> _Short task_
Present all of the following lines as a numbered list, skipping any blank lines and leaving the pictures out.

> _Records shown_
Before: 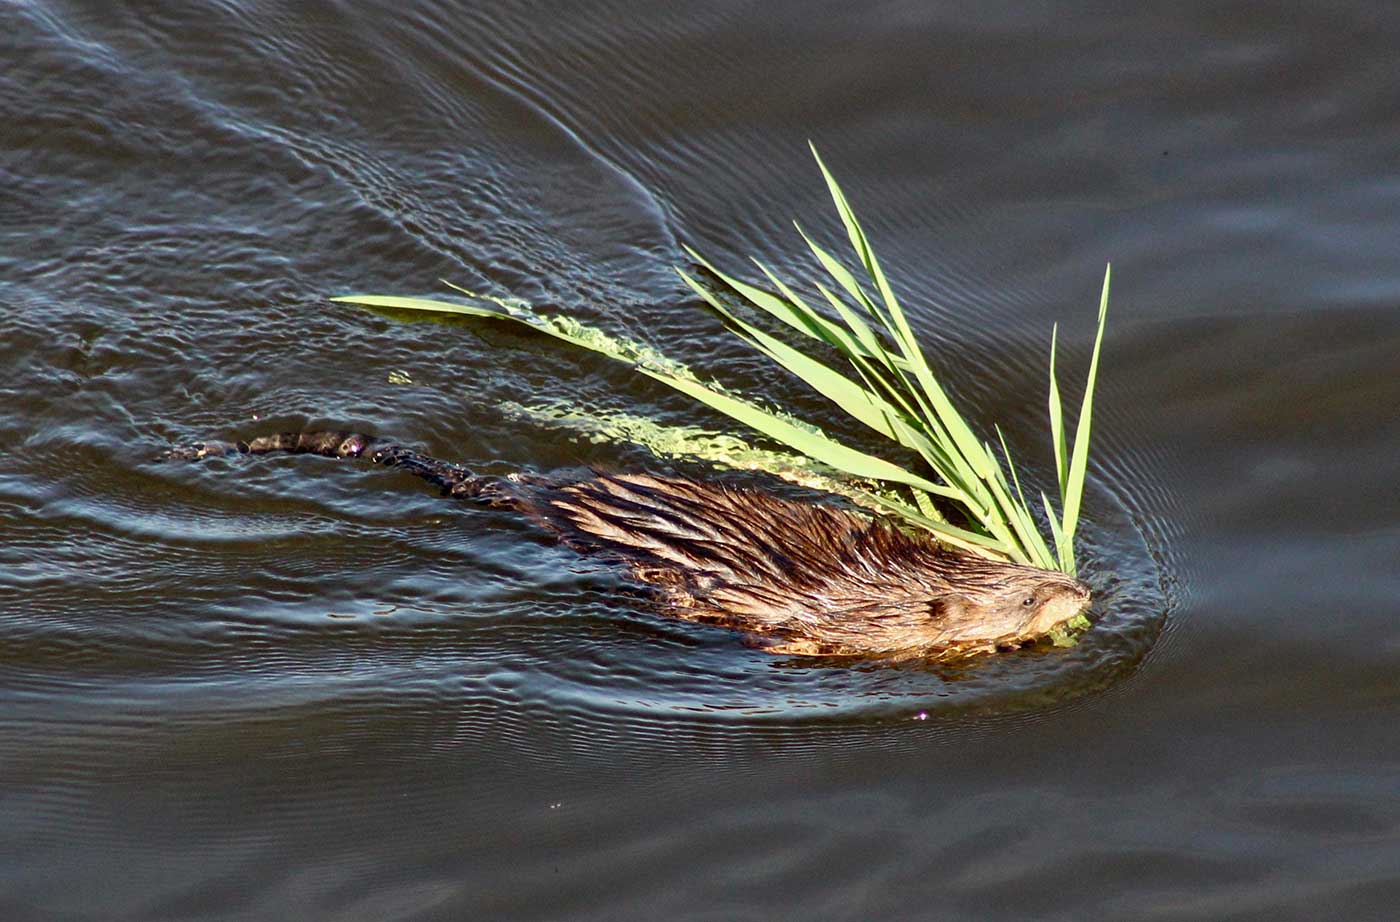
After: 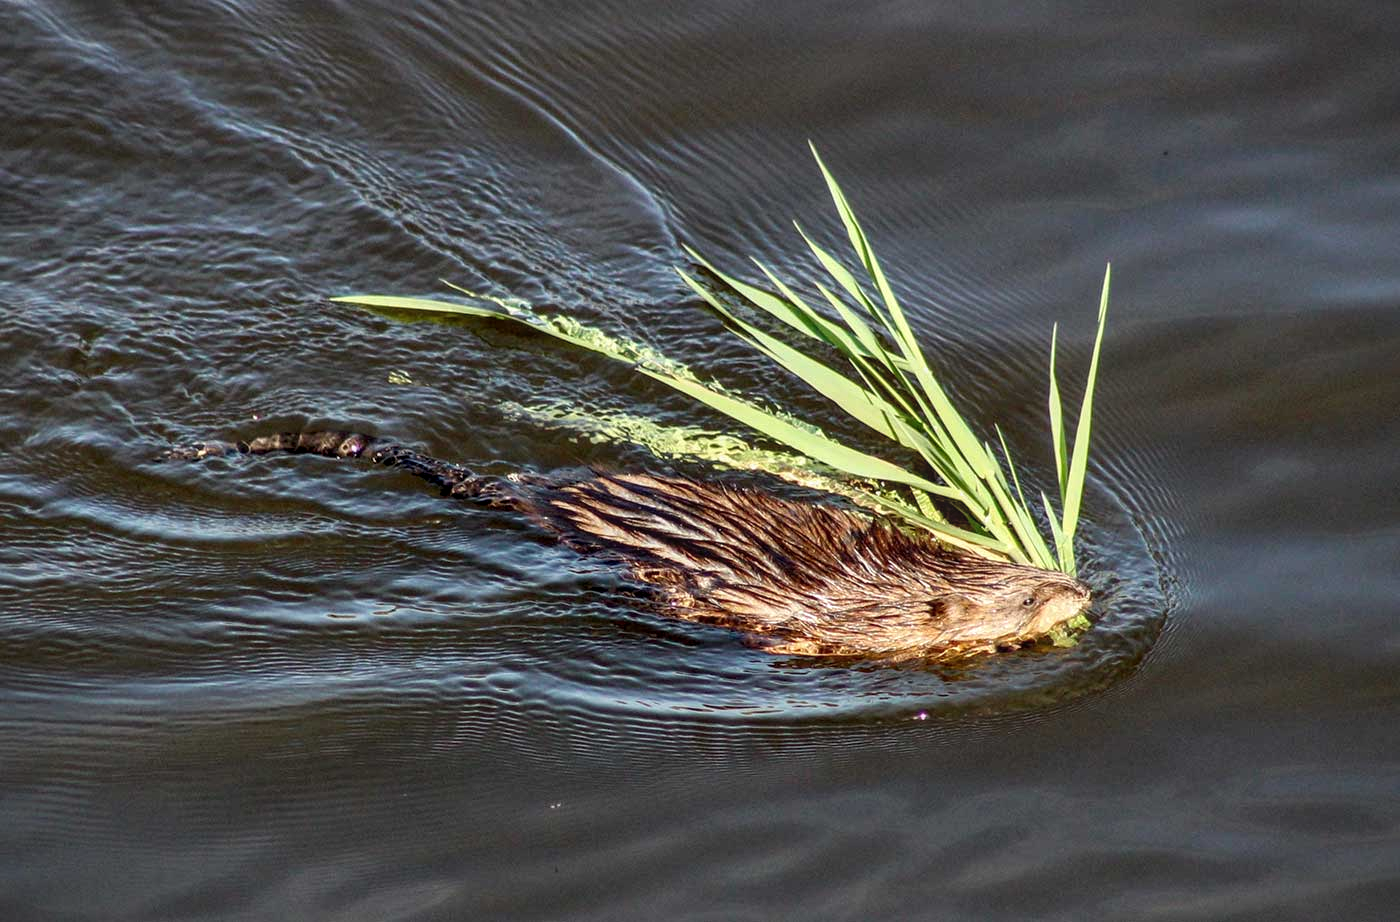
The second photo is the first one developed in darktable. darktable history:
local contrast: on, module defaults
vignetting: fall-off start 91.19%
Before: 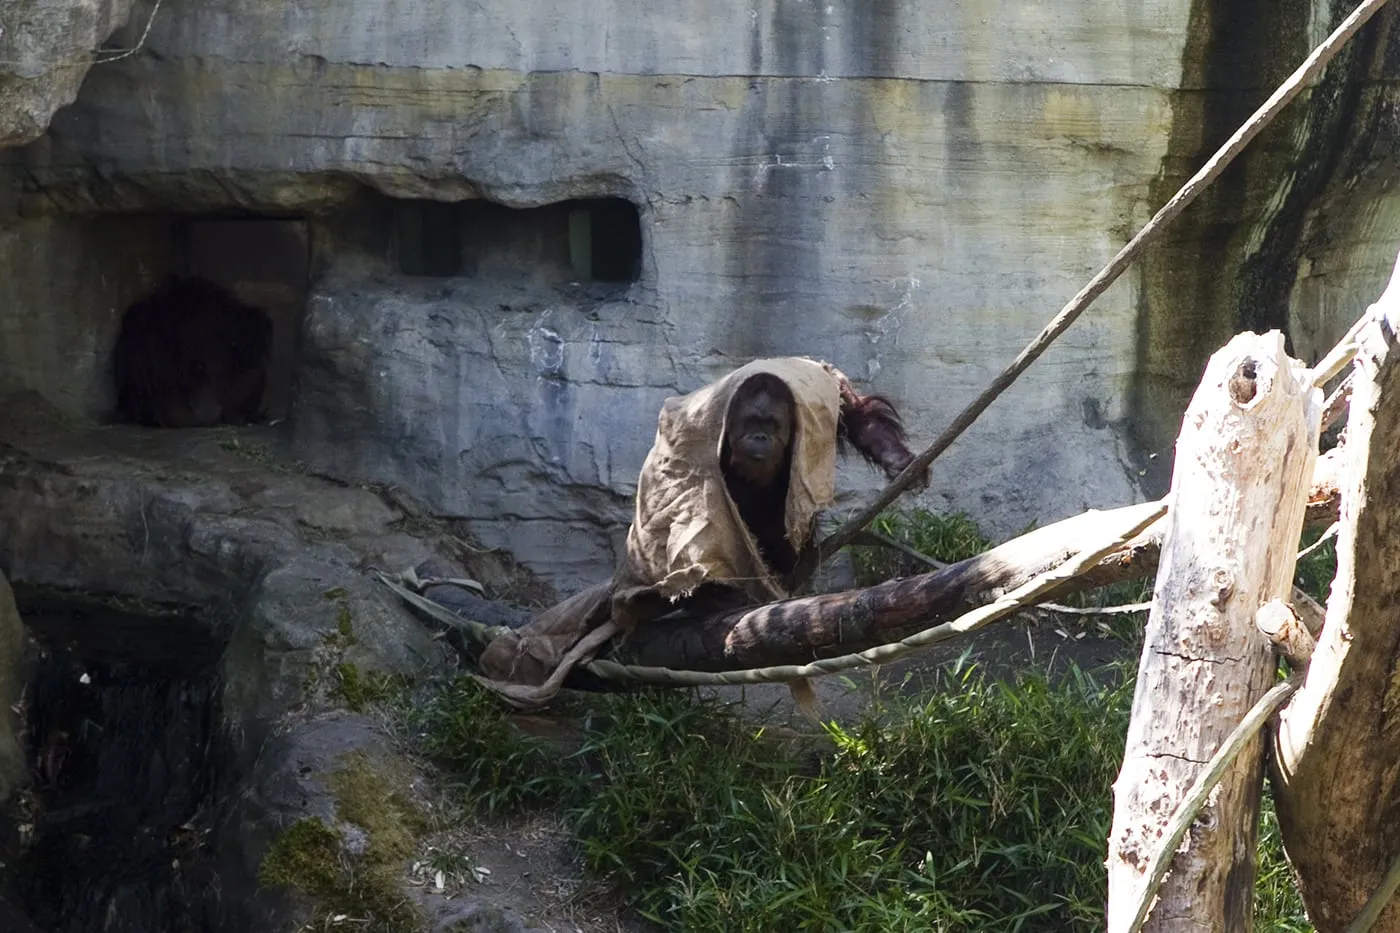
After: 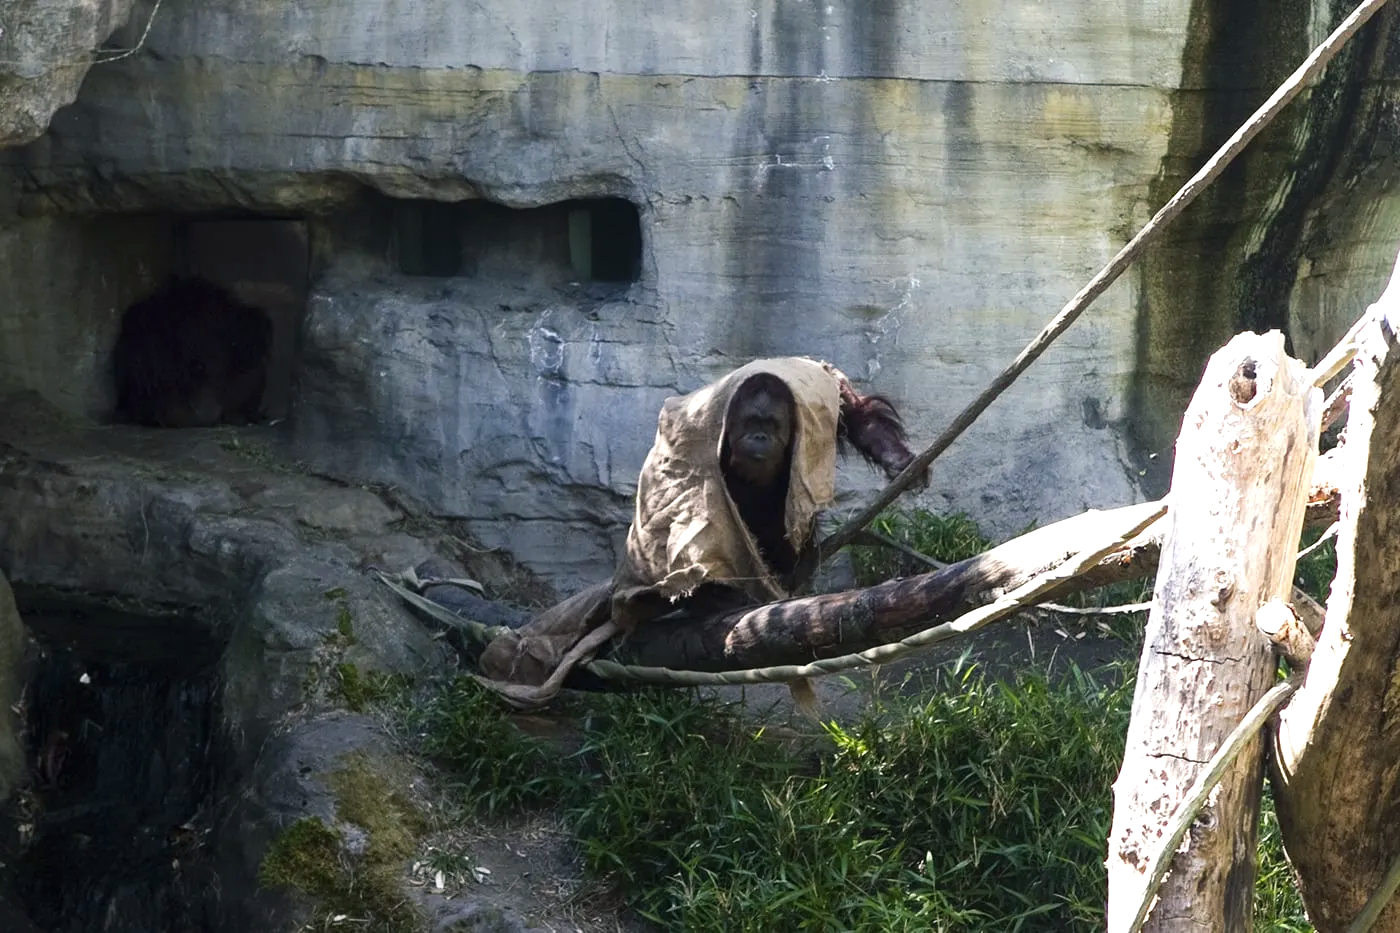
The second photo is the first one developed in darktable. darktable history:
color balance rgb: shadows lift › chroma 2.001%, shadows lift › hue 217.84°, perceptual saturation grading › global saturation 0.422%, perceptual brilliance grading › highlights 10.07%, perceptual brilliance grading › mid-tones 4.575%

> _The reply_
1. Before: 
2. After: 
3. The second photo is the first one developed in darktable. darktable history:
4. local contrast: on, module defaults
5. vignetting: fall-off start 91.19%
6. Before: 
7. After: 
8. The second photo is the first one developed in darktable. darktable history:
9. color balance rgb: shadows lift › chroma 2.001%, shadows lift › hue 217.84°, perceptual saturation grading › global saturation 0.422%, perceptual brilliance grading › highlights 10.07%, perceptual brilliance grading › mid-tones 4.575%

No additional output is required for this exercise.